Scott Malik, Rodriguez Anaelena, Marciano Orry, Nordgren Rachel, Lundy Scott D, Raheem Omer A
University of Chicago Pritzker School of Medicine, Chicago, IL 60637, USA.
University of Chicago Department of Public Health Sciences, Chicago, IL 60637, USA.
Asian J Androl. 2025 Jul 1;27(4):464-469. doi: 10.4103/aja2024108. Epub 2025 Mar 7.
This study was to survey the relationship between semen values and demographics, comorbidities, and recreational substance use in a large cohort of adult men at the University of Chicago Medical Center Department of Urology (Chicago, IL, USA). We performed an analysis from January 2013 to December 2023 of semen samples obtained from adult patients at our institution and collected their demographics, comorbid medical conditions, and recreational substance use information. Patients were divided into categories of normozoospermia, oligozoospermia, and azoospermia on the basis of the 5 th version of the World Health Organization (WHO) guidelines. Data were analyzed by univariate linear and logistic regression models, after which statistically significant variables were placed into multivariable models. Azoospermia and oligozoospermia were both associated with Caucasian or Black, Indigenous, and People of Color (BIPOC) race (both P < 0.001), increasing age ( P = 0.005 and P < 0.001, respectively), anemia ( P < 0.001 and P = 0.02, respectively), lifetime tobacco use (both P < 0.001), lifetime alcohol use ( P = 0.02 and P < 0.001, respectively), and lifetime use of at least two recreational substances ( P < 0.001 and P = 0.003, respectively) in multivariable models. Oligospermia was additionally associated with benign prostatic hyperplasia (BPH; P = 0.003) in multivariable models. This study suggests that at-risk populations may benefit from additional early screening and workup for infertility.
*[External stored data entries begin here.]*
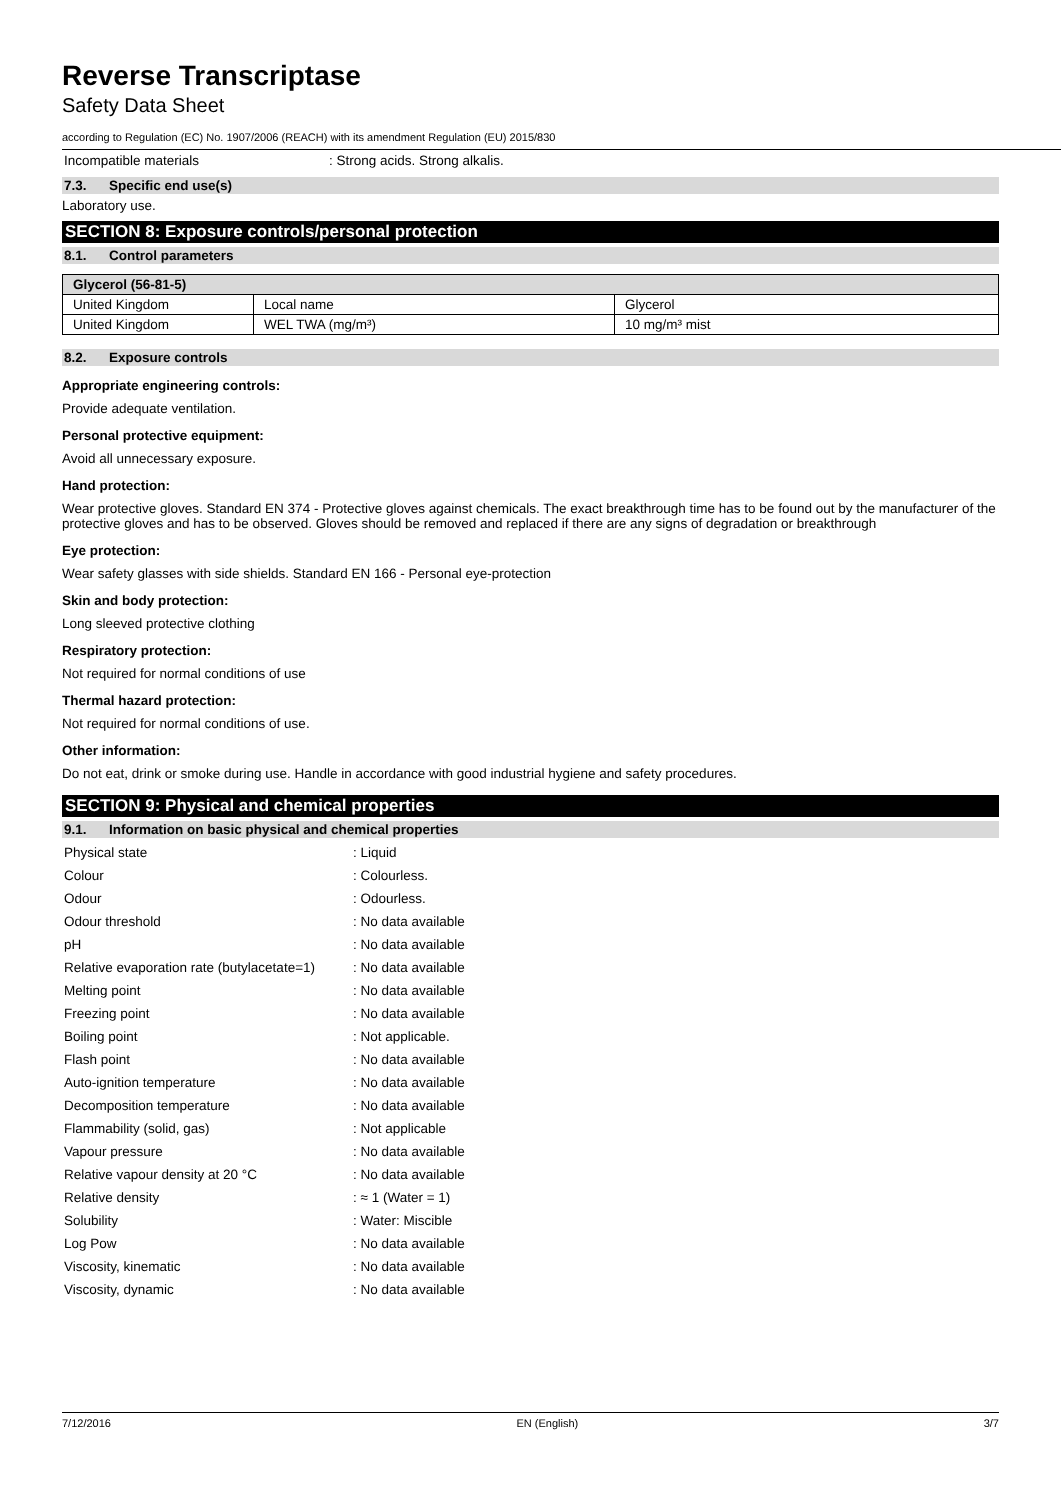Reverse Transcriptase
Safety Data Sheet
according to Regulation (EC) No. 1907/2006 (REACH) with its amendment Regulation (EU) 2015/830
Incompatible materials : Strong acids. Strong alkalis.
7.3. Specific end use(s)
Laboratory use.
SECTION 8: Exposure controls/personal protection
8.1. Control parameters
| Glycerol (56-81-5) | | |
| --- | --- | --- |
| United Kingdom | Local name | Glycerol |
| United Kingdom | WEL TWA (mg/m³) | 10 mg/m³ mist |
8.2. Exposure controls
Appropriate engineering controls:
Provide adequate ventilation.
Personal protective equipment:
Avoid all unnecessary exposure.
Hand protection:
Wear protective gloves. Standard EN 374 - Protective gloves against chemicals. The exact breakthrough time has to be found out by the manufacturer of the protective gloves and has to be observed. Gloves should be removed and replaced if there are any signs of degradation or breakthrough
Eye protection:
Wear safety glasses with side shields. Standard EN 166 - Personal eye-protection
Skin and body protection:
Long sleeved protective clothing
Respiratory protection:
Not required for normal conditions of use
Thermal hazard protection:
Not required for normal conditions of use.
Other information:
Do not eat, drink or smoke during use. Handle in accordance with good industrial hygiene and safety procedures.
SECTION 9: Physical and chemical properties
9.1. Information on basic physical and chemical properties
Physical state : Liquid
Colour : Colourless.
Odour : Odourless.
Odour threshold : No data available
pH : No data available
Relative evaporation rate (butylacetate=1)
: No data available
Melting point : No data available
Freezing point : No data available
Boiling point : Not applicable.
Flash point : No data available
Auto-ignition temperature : No data available
Decomposition temperature : No data available
Flammability (solid, gas) : Not applicable
Vapour pressure : No data available
Relative vapour density at 20 °C : No data available
Relative density : ≈ 1 (Water = 1)
Solubility : Water: Miscible
Log Pow : No data available
Viscosity, kinematic : No data available
Viscosity, dynamic : No data available
7/12/2016 EN (English) 3/7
本研究旨在调查美国伊利诺伊州芝加哥大学医学中心泌尿外科一大群成年男性的精液指标与人口统计学、合并症及娱乐性药物使用之间的关系。我们对2013年1月至2023年12月期间从本机构成年患者获取的精液样本进行了分析,并收集了他们的人口统计学信息、合并的医疗状况以及娱乐性药物使用信息。根据世界卫生组织(WHO)第5版指南,将患者分为正常精子症、少精子症和无精子症类别。数据通过单变量线性和逻辑回归模型进行分析,之后将具有统计学意义的变量纳入多变量模型。在多变量模型中,无精子症和少精子症均与白种人或非裔、原住民及有色人种(BIPOC)种族相关(均P < 0.001),年龄增长(分别为P = 0.005和P < 0.001)、贫血(分别为P < 0.001和P = 0.02)、终生吸烟(均P < 0.001)、终生饮酒(分别为P = 0.02和P < 0.001)以及终生使用至少两种娱乐性药物(分别为P < 0.001和P = 0.003)有关。在多变量模型中,少精子症还与良性前列腺增生(BPH;P = 0.003)有关。本研究表明,高危人群可能会从额外的早期不孕症筛查和检查中受益。